そんな理由で、帝国の事情にはある程度精通している自負がある。ヘンリックが現皇帝の実子ではなく、前皇帝の子であることも。
当然国がクーデターによって崩壊したことも教えられていた。エクドール=ソルテリィシア大公国に婿入りさせられたのも、国から厄介払いを受けたのと同義なのだとも気付いていた。
最初はいい気味だと思った。しかし今となっては口が裂けても言えない。ヘンリックは弱い自分を出さないために、あえて他人を寄せ付けないような態度を貫いてきたのだ。
(私が支えてあげないと)
シャロンの胸中に芽生えたのはそんな感情だった。ヘンリックは「民を、国を安んじる」としながらも、その胸中とは裏腹に人は離れていった。先代恩顧の貴族は軒並み国を追放されるか、酷い場合には牢獄に入っている。自分がヘンリックを止めなければ、いずれ歯止めが効かず暴走するだろう。そう感じた。
シャロンは常に回復魔法をかけ続けた。氷の槍を受けたときは瀕死の重傷だったが、運良く急所は外れており、かろうじて息は残っていた。
帝国でも魔法を使える存在は少ない。シャロンも魔法が使えることは隠してきた。そんなことも言ってられないと魔法を行使しているわけだが、コンラッドをはじめとして皆固唾を呑んでヘンリックの回復を見守っている。
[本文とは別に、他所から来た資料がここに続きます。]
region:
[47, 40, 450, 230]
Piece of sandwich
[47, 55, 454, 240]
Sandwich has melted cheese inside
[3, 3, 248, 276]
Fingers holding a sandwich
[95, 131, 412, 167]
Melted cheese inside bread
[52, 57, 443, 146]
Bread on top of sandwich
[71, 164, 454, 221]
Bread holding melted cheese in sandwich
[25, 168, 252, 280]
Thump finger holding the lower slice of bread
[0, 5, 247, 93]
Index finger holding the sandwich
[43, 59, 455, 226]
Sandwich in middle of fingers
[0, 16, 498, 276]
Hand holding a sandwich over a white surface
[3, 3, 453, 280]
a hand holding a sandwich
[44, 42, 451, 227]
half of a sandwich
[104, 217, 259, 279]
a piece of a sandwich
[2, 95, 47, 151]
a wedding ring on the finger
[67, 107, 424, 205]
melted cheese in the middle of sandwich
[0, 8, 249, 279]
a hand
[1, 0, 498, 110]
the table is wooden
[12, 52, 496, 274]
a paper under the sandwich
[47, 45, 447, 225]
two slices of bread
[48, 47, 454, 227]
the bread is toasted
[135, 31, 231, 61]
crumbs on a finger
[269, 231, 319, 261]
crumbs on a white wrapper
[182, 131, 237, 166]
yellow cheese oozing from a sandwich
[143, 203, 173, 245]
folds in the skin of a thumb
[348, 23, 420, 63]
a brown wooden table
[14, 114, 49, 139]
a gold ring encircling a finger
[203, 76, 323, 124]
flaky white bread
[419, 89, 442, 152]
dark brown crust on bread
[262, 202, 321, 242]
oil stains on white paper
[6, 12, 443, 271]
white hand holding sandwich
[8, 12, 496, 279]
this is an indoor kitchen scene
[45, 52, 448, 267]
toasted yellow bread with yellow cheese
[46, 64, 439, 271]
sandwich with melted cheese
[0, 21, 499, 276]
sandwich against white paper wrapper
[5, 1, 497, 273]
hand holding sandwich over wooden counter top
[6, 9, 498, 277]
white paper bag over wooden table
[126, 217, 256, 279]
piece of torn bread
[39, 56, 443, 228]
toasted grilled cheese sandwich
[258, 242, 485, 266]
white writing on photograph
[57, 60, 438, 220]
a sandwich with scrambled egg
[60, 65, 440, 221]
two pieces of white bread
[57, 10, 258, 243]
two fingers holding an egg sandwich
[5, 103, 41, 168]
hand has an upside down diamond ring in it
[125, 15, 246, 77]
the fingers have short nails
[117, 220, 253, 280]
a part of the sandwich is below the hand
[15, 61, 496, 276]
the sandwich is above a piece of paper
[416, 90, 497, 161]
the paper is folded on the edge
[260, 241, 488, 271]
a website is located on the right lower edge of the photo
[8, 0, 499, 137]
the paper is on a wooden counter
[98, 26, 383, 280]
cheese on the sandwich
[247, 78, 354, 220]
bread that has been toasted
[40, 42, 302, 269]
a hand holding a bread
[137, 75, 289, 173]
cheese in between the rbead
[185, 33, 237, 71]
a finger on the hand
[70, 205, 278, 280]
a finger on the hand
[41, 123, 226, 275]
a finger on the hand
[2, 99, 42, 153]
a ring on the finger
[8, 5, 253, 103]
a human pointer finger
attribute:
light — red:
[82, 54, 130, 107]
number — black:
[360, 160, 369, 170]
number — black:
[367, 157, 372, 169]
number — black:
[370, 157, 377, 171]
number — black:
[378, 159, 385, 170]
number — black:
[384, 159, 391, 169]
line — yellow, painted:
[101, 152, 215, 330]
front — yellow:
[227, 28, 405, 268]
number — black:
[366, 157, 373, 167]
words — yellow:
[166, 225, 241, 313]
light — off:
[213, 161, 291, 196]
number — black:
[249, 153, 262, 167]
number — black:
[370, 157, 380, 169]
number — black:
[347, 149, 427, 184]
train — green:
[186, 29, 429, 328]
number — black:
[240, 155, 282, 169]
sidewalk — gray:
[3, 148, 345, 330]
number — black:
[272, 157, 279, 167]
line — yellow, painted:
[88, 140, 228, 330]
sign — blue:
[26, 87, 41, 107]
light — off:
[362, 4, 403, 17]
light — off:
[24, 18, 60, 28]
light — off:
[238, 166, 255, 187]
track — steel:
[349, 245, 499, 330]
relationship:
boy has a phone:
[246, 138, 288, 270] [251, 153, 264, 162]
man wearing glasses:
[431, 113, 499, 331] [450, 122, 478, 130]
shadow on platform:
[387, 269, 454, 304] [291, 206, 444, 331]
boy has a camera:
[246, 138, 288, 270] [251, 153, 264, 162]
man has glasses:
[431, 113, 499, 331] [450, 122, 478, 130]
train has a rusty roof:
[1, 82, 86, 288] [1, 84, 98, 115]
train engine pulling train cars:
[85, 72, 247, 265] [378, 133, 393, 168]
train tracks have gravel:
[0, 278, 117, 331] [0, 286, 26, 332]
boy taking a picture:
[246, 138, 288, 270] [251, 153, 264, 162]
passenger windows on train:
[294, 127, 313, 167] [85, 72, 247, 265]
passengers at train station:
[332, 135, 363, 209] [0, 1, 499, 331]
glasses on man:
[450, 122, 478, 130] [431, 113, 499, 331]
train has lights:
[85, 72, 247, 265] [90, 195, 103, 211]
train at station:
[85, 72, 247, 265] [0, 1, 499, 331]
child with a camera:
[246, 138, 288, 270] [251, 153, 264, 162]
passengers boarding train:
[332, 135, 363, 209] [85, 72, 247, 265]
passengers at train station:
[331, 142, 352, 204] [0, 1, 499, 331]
「おそらくはもう大丈夫だと思います。しばらくは眠っているでしょうが、じきに目を覚ますかと」
「本当か?! 良かった……」
コンラッドはあからさまにホッとした表情を浮かべていた。巨体を携えながら先ほどまでの気細そうな様子は目に毒だった。
あの後、王国の刺客はリーダー格の男が大怪我を負ったことで退散していった。山道をこのまま進むのは厳しいと判断し、一旦山を降りてから街道を進むことにした。
夜も寝ずに進んでいるのは不穏な空気を避けたいがためで、これ以上の危険を回避する意味合いが大きかった。馬車は一晩中進み続けたが、懸念していた問題は起きることはなく、翌昼にはエクドール=ソルテリィシア大公国の西の町・アルバレンに到着した。